● **PROBLEM DESCRIPTION**
Without including the pictures, copy out every line below.

● **INPUT FOR THIS TASK**

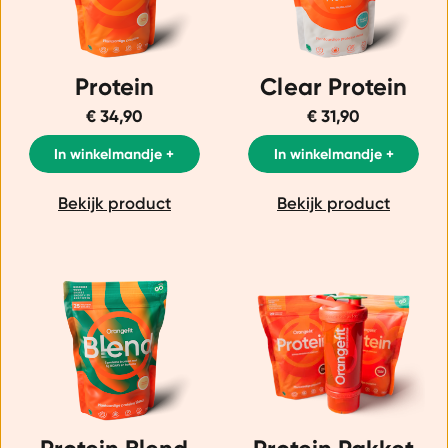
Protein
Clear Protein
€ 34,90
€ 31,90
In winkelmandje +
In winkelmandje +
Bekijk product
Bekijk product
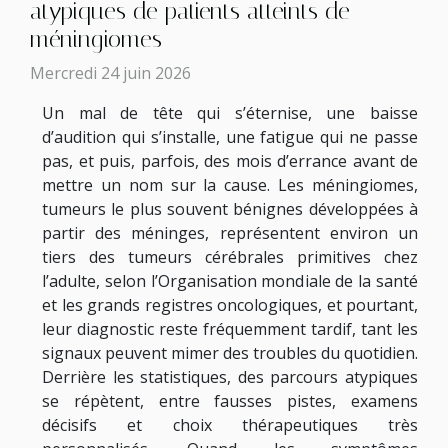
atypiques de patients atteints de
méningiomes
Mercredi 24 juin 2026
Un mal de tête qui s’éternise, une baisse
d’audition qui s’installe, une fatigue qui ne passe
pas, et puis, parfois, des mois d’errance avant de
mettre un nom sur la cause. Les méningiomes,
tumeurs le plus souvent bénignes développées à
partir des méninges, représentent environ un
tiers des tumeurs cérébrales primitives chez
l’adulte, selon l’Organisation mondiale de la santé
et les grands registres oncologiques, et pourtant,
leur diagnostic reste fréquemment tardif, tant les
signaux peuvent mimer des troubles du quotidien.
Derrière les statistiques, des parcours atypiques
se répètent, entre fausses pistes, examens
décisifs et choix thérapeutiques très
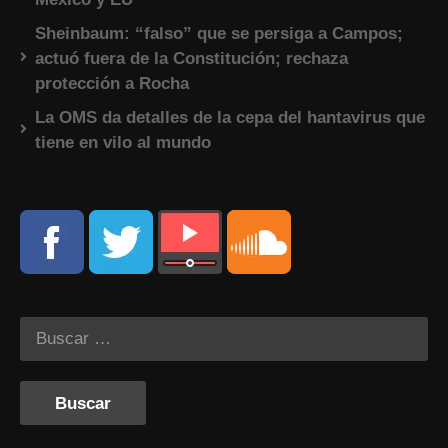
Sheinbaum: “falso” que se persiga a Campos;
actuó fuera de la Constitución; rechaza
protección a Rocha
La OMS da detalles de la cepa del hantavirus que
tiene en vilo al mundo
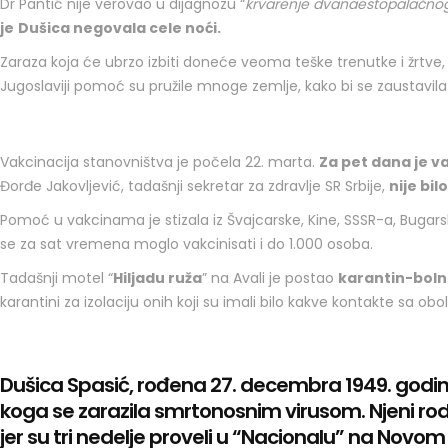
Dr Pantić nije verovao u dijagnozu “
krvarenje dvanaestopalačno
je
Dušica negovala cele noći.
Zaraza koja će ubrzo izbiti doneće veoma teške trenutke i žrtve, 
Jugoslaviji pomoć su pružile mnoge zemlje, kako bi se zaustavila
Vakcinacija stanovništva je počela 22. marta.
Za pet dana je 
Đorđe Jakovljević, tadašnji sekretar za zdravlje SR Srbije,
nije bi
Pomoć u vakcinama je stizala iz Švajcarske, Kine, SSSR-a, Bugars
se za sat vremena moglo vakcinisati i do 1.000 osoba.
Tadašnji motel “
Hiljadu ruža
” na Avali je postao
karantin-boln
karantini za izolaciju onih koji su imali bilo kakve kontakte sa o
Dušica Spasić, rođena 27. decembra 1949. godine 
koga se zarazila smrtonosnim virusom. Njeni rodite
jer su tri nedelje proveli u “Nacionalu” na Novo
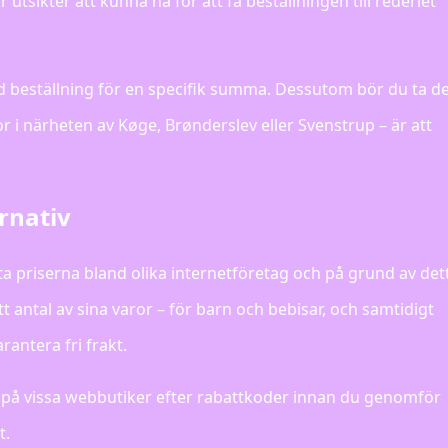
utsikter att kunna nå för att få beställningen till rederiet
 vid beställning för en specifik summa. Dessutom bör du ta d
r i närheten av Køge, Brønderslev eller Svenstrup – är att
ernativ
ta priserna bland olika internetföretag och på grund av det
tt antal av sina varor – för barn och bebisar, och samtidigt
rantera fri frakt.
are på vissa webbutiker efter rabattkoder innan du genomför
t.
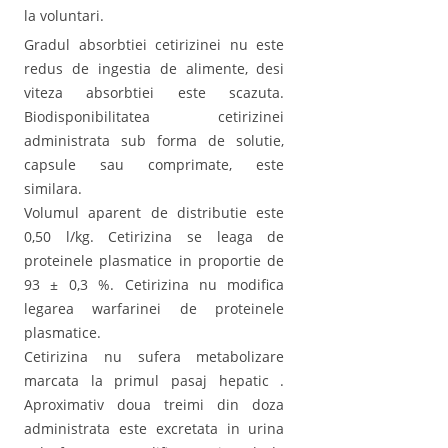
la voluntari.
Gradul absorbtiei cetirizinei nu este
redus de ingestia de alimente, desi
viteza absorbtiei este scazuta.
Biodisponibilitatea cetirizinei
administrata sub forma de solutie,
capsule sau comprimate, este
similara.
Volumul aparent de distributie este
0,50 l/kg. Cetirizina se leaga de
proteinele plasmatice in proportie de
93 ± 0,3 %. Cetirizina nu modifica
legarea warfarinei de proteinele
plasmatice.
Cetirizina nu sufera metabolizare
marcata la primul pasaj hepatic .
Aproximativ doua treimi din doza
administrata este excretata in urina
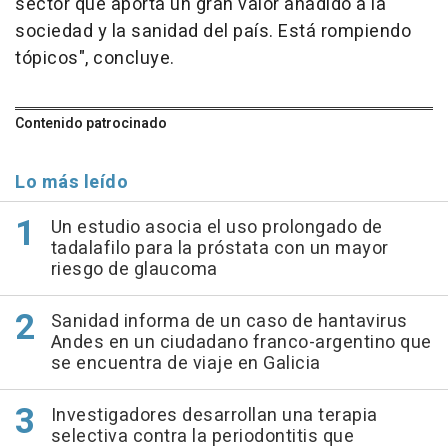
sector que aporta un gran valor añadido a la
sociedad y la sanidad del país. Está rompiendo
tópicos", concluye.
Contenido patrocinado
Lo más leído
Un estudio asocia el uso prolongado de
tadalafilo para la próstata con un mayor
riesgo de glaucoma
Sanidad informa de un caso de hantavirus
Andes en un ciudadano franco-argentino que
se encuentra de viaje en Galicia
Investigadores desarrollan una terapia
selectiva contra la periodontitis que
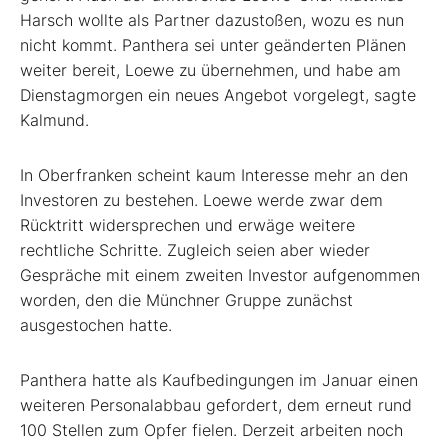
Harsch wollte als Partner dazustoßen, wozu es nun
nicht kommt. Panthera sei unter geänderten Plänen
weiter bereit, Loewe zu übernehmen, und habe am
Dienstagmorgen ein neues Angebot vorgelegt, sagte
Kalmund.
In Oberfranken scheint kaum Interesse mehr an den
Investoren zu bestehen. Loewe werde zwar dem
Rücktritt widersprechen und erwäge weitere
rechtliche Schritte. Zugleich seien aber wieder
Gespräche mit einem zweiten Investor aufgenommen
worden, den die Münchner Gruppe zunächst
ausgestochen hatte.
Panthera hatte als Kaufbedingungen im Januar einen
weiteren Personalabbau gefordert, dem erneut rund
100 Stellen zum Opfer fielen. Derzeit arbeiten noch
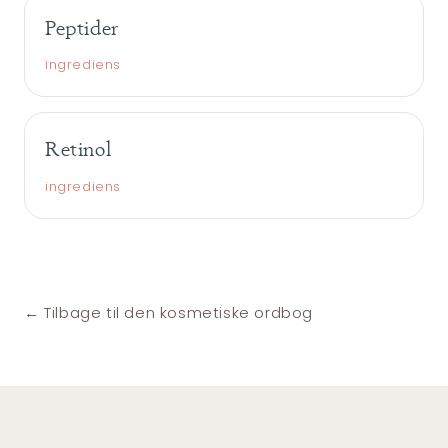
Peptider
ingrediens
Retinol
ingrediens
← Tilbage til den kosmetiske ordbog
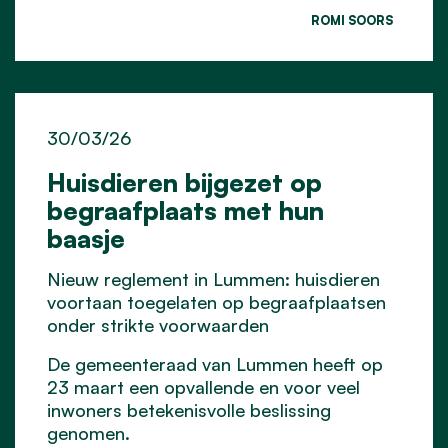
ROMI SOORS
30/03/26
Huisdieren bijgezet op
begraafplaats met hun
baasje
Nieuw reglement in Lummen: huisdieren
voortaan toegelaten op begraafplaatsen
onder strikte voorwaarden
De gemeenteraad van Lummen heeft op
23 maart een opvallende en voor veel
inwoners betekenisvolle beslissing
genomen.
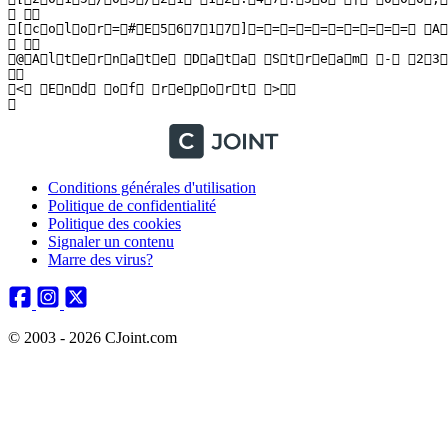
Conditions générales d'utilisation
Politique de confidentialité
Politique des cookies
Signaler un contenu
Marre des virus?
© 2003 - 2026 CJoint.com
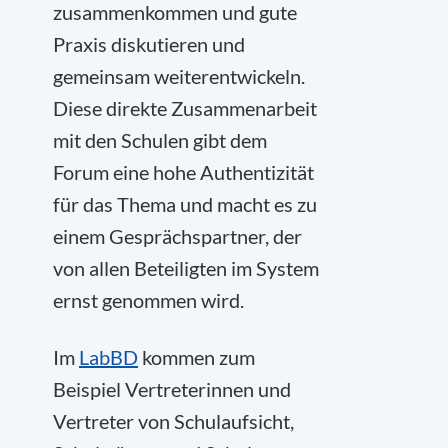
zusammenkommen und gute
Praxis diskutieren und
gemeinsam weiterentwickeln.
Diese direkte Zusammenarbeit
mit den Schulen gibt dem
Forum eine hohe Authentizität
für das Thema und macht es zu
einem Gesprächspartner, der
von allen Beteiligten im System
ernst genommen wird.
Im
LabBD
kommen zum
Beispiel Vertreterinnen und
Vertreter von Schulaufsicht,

● **OUTPUT**
Protein
Clear Protein
€ 34,90
€ 31,90
In winkelmandje +
In winkelmandje +
Bekijk product
Bekijk product
atypiques de patients atteints de
méningiomes
Mercredi 24 juin 2026
Un mal de tête qui s’éternise, une baisse
d’audition qui s’installe, une fatigue qui ne passe
pas, et puis, parfois, des mois d’errance avant de
mettre un nom sur la cause. Les méningiomes,
tumeurs le plus souvent bénignes développées à
partir des méninges, représentent environ un
tiers des tumeurs cérébrales primitives chez
l’adulte, selon l’Organisation mondiale de la santé
et les grands registres oncologiques, et pourtant,
leur diagnostic reste fréquemment tardif, tant les
signaux peuvent mimer des troubles du quotidien.
Derrière les statistiques, des parcours atypiques
se répètent, entre fausses pistes, examens
décisifs et choix thérapeutiques très
Sheinbaum: “falso” que se persiga a Campos;
actuó fuera de la Constitución; rechaza
protección a Rocha
La OMS da detalles de la cepa del hantavirus que
tiene en vilo al mundo
Dr Pantić nije verovao u dijagnozu “
krvarenje dvanaestopalačno
je
Dušica negovala cele noći.
Zaraza koja će ubrzo izbiti doneće veoma teške trenutke i žrtve, 
Jugoslaviji pomoć su pružile mnoge zemlje, kako bi se zaustavila
Vakcinacija stanovništva je počela 22. marta.
Za pet dana je 
Đorđe Jakovljević, tadašnji sekretar za zdravlje SR Srbije,
nije bi
Pomoć u vakcinama je stizala iz Švajcarske, Kine, SSSR-a, Bugars
se za sat vremena moglo vakcinisati i do 1.000 osoba.
Tadašnji motel “
Hiljadu ruža
” na Avali je postao
karantin-boln
karantini za izolaciju onih koji su imali bilo kakve kontakte sa o
Dušica Spasić, rođena 27. decembra 1949. godine 
koga se zarazila smrtonosnim virusom. Njeni rodite
jer su tri nedelje proveli u “Nacionalu” na Novo
utsikter att kunna nå för att få beställningen till rederiet
 vid beställning för en specifik summa. Dessutom bör du ta d
r i närheten av Køge, Brønderslev eller Svenstrup – är att
ernativ
ta priserna bland olika internetföretag och på grund av det
tt antal av sina varor – för barn och bebisar, och samtidigt
rantera fri frakt.
are på vissa webbutiker efter rabattkoder innan du genomför
t.
la voluntari.
Gradul absorbtiei cetirizinei nu este
redus de ingestia de alimente, desi
viteza absorbtiei este scazuta.
Biodisponibilitatea cetirizinei
administrata sub forma de solutie,
capsule sau comprimate, este
similara.
Volumul aparent de distributie este
0,50 l/kg. Cetirizina se leaga de
proteinele plasmatice in proportie de
93 ± 0,3 %. Cetirizina nu modifica
legarea warfarinei de proteinele
plasmatice.
Cetirizina nu sufera metabolizare
marcata la primul pasaj hepatic .
Aproximativ doua treimi din doza
administrata este excretata in urina
sector que aporta un gran valor añadido a la
sociedad y la sanidad del país. Está rompiendo
tópicos", concluye.
Contenido patrocinado
Lo más leído
Un estudio asocia el uso prolongado de
tadalafilo para la próstata con un mayor
riesgo de glaucoma
Sanidad informa de un caso de hantavirus
Andes en un ciudadano franco-argentino que
se encuentra de viaje en Galicia
Investigadores desarrollan una terapia
selectiva contra la periodontitis que
Harsch wollte als Partner dazustoßen, wozu es nun
nicht kommt. Panthera sei unter geänderten Plänen
weiter bereit, Loewe zu übernehmen, und habe am
Dienstagmorgen ein neues Angebot vorgelegt, sagte
Kalmund.
In Oberfranken scheint kaum Interesse mehr an den
Investoren zu bestehen. Loewe werde zwar dem
Rücktritt widersprechen und erwäge weitere
rechtliche Schritte. Zugleich seien aber wieder
Gespräche mit einem zweiten Investor aufgenommen
worden, den die Münchner Gruppe zunächst
ausgestochen hatte.
Panthera hatte als Kaufbedingungen im Januar einen
weiteren Personalabbau gefordert, dem erneut rund
100 Stellen zum Opfer fielen. Derzeit arbeiten noch
Peptider
ingrediens
Retinol
ingrediens
← Tilbage til den kosmetiske ordbog
ROMI SOORS
30/03/26
Huisdieren bijgezet op
begraafplaats met hun
baasje
Nieuw reglement in Lummen: huisdieren
voortaan toegelaten op begraafplaatsen
onder strikte voorwaarden
De gemeenteraad van Lummen heeft op
23 maart een opvallende en voor veel
inwoners betekenisvolle beslissing
genomen.
Conditions générales d'utilisation
Politique de confidentialité
Politique des cookies
Signaler un contenu
Marre des virus?
© 2003 - 2026 CJoint.com
zusammenkommen und gute
Praxis diskutieren und
gemeinsam weiterentwickeln.
Diese direkte Zusammenarbeit
mit den Schulen gibt dem
Forum eine hohe Authentizität
für das Thema und macht es zu
einem Gesprächspartner, der
von allen Beteiligten im System
ernst genommen wird.
Im
LabBD
kommen zum
Beispiel Vertreterinnen und
Vertreter von Schulaufsicht,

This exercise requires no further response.